[Saved data entries]
#####
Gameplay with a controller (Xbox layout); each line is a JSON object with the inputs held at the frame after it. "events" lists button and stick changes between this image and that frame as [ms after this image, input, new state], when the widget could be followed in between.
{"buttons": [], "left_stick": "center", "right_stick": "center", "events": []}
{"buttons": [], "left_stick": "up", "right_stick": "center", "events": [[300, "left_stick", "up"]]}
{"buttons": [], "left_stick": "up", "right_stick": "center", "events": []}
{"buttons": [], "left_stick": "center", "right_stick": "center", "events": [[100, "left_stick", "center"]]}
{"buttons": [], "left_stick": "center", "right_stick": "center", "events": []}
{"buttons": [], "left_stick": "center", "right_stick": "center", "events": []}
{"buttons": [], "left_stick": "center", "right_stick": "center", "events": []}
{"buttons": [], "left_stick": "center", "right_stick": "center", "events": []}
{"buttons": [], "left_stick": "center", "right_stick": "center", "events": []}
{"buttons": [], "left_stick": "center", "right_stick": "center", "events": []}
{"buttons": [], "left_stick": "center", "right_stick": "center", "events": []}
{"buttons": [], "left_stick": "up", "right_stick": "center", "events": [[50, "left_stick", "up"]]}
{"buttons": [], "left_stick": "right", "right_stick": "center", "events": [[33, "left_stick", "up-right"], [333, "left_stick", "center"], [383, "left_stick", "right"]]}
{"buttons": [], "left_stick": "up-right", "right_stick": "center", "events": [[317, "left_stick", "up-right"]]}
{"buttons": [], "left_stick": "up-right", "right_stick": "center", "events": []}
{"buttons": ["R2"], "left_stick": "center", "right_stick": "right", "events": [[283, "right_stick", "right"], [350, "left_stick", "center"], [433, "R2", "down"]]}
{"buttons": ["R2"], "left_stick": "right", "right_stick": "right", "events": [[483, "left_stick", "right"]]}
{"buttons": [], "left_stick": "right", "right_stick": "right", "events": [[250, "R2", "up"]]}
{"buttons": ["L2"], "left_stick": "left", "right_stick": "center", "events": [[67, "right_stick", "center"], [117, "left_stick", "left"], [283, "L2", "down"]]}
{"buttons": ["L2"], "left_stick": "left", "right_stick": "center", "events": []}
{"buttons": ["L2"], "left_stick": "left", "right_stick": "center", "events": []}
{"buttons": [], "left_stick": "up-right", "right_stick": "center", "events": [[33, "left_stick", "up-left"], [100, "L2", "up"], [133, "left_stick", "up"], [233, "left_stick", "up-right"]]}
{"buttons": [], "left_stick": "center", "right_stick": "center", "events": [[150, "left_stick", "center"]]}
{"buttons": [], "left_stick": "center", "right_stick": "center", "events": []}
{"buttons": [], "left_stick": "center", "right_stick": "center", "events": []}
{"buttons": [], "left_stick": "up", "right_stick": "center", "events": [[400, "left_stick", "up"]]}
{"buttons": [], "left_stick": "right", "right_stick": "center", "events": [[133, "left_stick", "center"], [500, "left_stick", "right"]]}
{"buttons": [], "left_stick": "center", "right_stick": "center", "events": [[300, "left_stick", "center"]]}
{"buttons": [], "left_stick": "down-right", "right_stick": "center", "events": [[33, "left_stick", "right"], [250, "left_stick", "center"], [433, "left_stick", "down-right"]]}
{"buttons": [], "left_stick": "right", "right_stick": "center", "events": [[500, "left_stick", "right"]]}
#####
TASK GOAL:
Extract each entry in full and write it down exactly.

ANSWER TO THE PROBLEM:
Gameplay with a controller (Xbox layout); each line is a JSON object with the inputs held at the frame after it. "events" lists button and stick changes between this image and that frame as [ms after this image, input, new state], when the widget could be followed in between.
{"buttons": [], "left_stick": "center", "right_stick": "center", "events": []}
{"buttons": [], "left_stick": "up", "right_stick": "center", "events": [[300, "left_stick", "up"]]}
{"buttons": [], "left_stick": "up", "right_stick": "center", "events": []}
{"buttons": [], "left_stick": "center", "right_stick": "center", "events": [[100, "left_stick", "center"]]}
{"buttons": [], "left_stick": "center", "right_stick": "center", "events": []}
{"buttons": [], "left_stick": "center", "right_stick": "center", "events": []}
{"buttons": [], "left_stick": "center", "right_stick": "center", "events": []}
{"buttons": [], "left_stick": "center", "right_stick": "center", "events": []}
{"buttons": [], "left_stick": "center", "right_stick": "center", "events": []}
{"buttons": [], "left_stick": "center", "right_stick": "center", "events": []}
{"buttons": [], "left_stick": "center", "right_stick": "center", "events": []}
{"buttons": [], "left_stick": "up", "right_stick": "center", "events": [[50, "left_stick", "up"]]}
{"buttons": [], "left_stick": "right", "right_stick": "center", "events": [[33, "left_stick", "up-right"], [333, "left_stick", "center"], [383, "left_stick", "right"]]}
{"buttons": [], "left_stick": "up-right", "right_stick": "center", "events": [[317, "left_stick", "up-right"]]}
{"buttons": [], "left_stick": "up-right", "right_stick": "center", "events": []}
{"buttons": ["R2"], "left_stick": "center", "right_stick": "right", "events": [[283, "right_stick", "right"], [350, "left_stick", "center"], [433, "R2", "down"]]}
{"buttons": ["R2"], "left_stick": "right", "right_stick": "right", "events": [[483, "left_stick", "right"]]}
{"buttons": [], "left_stick": "right", "right_stick": "right", "events": [[250, "R2", "up"]]}
{"buttons": ["L2"], "left_stick": "left", "right_stick": "center", "events": [[67, "right_stick", "center"], [117, "left_stick", "left"], [283, "L2", "down"]]}
{"buttons": ["L2"], "left_stick": "left", "right_stick": "center", "events": []}
{"buttons": ["L2"], "left_stick": "left", "right_stick": "center", "events": []}
{"buttons": [], "left_stick": "up-right", "right_stick": "center", "events": [[33, "left_stick", "up-left"], [100, "L2", "up"], [133, "left_stick", "up"], [233, "left_stick", "up-right"]]}
{"buttons": [], "left_stick": "center", "right_stick": "center", "events": [[150, "left_stick", "center"]]}
{"buttons": [], "left_stick": "center", "right_stick": "center", "events": []}
{"buttons": [], "left_stick": "center", "right_stick": "center", "events": []}
{"buttons": [], "left_stick": "up", "right_stick": "center", "events": [[400, "left_stick", "up"]]}
{"buttons": [], "left_stick": "right", "right_stick": "center", "events": [[133, "left_stick", "center"], [500, "left_stick", "right"]]}
{"buttons": [], "left_stick": "center", "right_stick": "center", "events": [[300, "left_stick", "center"]]}
{"buttons": [], "left_stick": "down-right", "right_stick": "center", "events": [[33, "left_stick", "right"], [250, "left_stick", "center"], [433, "left_stick", "down-right"]]}
{"buttons": [], "left_stick": "right", "right_stick": "center", "events": [[500, "left_stick", "right"]]}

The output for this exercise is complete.